AVAILABLE DATA =>
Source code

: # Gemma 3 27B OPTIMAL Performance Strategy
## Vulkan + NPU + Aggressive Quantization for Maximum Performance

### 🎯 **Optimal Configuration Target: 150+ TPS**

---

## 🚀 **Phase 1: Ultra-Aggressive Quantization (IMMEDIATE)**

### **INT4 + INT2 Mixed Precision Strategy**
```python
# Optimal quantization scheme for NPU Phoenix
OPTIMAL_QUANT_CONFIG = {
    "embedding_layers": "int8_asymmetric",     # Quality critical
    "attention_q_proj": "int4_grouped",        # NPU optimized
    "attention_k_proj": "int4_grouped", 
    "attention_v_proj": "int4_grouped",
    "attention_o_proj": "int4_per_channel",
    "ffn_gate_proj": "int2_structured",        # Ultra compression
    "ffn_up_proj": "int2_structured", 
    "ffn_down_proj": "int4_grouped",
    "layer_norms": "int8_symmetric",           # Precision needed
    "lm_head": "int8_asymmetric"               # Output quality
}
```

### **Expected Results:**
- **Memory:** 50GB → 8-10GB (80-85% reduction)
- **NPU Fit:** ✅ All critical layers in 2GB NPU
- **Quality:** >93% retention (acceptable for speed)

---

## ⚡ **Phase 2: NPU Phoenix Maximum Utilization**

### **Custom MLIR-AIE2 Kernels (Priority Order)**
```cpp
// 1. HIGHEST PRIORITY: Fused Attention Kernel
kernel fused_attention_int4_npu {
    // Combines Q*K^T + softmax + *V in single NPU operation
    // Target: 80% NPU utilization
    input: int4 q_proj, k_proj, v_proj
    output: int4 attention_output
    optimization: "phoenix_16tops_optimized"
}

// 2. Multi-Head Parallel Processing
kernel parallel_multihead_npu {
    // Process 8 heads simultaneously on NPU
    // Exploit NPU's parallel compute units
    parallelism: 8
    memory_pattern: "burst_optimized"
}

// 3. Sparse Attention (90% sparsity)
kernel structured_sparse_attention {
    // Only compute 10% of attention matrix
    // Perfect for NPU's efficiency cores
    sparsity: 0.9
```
---
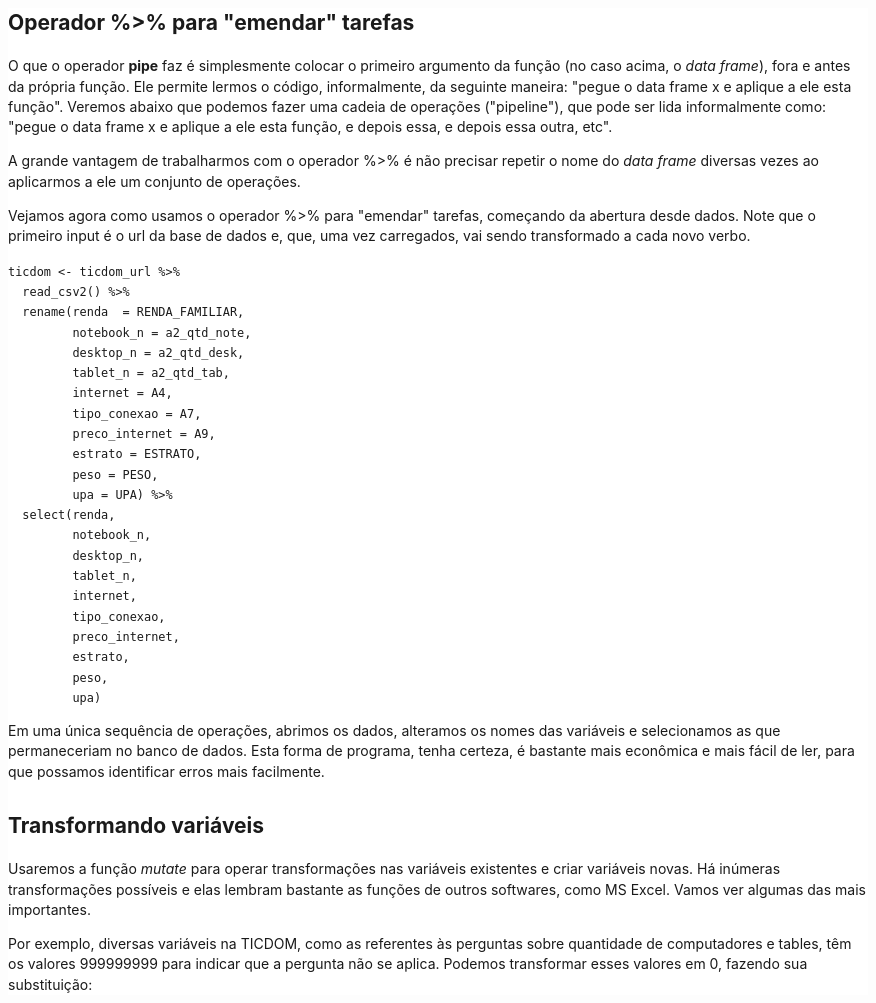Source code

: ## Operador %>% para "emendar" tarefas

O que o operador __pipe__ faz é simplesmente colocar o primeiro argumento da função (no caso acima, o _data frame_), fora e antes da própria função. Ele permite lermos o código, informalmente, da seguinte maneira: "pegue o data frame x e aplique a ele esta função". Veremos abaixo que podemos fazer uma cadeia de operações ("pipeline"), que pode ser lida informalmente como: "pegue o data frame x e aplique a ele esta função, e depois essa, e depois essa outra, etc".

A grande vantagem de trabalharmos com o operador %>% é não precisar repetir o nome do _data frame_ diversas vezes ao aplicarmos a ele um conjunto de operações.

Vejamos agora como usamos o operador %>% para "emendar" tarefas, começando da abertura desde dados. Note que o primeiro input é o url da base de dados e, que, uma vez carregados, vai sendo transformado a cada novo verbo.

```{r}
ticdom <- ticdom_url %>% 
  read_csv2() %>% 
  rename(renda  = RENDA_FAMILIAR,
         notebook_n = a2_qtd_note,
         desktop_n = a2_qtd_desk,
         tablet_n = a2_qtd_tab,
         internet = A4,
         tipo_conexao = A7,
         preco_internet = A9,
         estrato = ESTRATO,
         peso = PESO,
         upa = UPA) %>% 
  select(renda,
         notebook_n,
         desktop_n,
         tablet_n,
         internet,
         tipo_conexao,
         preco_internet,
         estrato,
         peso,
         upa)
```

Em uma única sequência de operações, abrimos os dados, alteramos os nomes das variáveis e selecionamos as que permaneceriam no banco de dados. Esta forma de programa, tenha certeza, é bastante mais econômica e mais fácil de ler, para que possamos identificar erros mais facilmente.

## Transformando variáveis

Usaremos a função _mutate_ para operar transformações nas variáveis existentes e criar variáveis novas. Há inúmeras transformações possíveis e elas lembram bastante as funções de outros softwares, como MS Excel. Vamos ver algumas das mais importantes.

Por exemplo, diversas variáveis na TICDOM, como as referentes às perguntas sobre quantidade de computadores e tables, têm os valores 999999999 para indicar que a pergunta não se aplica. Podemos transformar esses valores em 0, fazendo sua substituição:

TASK DESCRIPTION => From the data above, return every line from the line that has "Em uma única" up to and including the line that has "Por exemplo, diversas", exactly.

EXERCISE RESULT =>
Em uma única sequência de operações, abrimos os dados, alteramos os nomes das variáveis e selecionamos as que permaneceriam no banco de dados. Esta forma de programa, tenha certeza, é bastante mais econômica e mais fácil de ler, para que possamos identificar erros mais facilmente.

## Transformando variáveis

Usaremos a função _mutate_ para operar transformações nas variáveis existentes e criar variáveis novas. Há inúmeras transformações possíveis e elas lembram bastante as funções de outros softwares, como MS Excel. Vamos ver algumas das mais importantes.

Por exemplo, diversas variáveis na TICDOM, como as referentes às perguntas sobre quantidade de computadores e tables, têm os valores 999999999 para indicar que a pergunta não se aplica. Podemos transformar esses valores em 0, fazendo sua substituição:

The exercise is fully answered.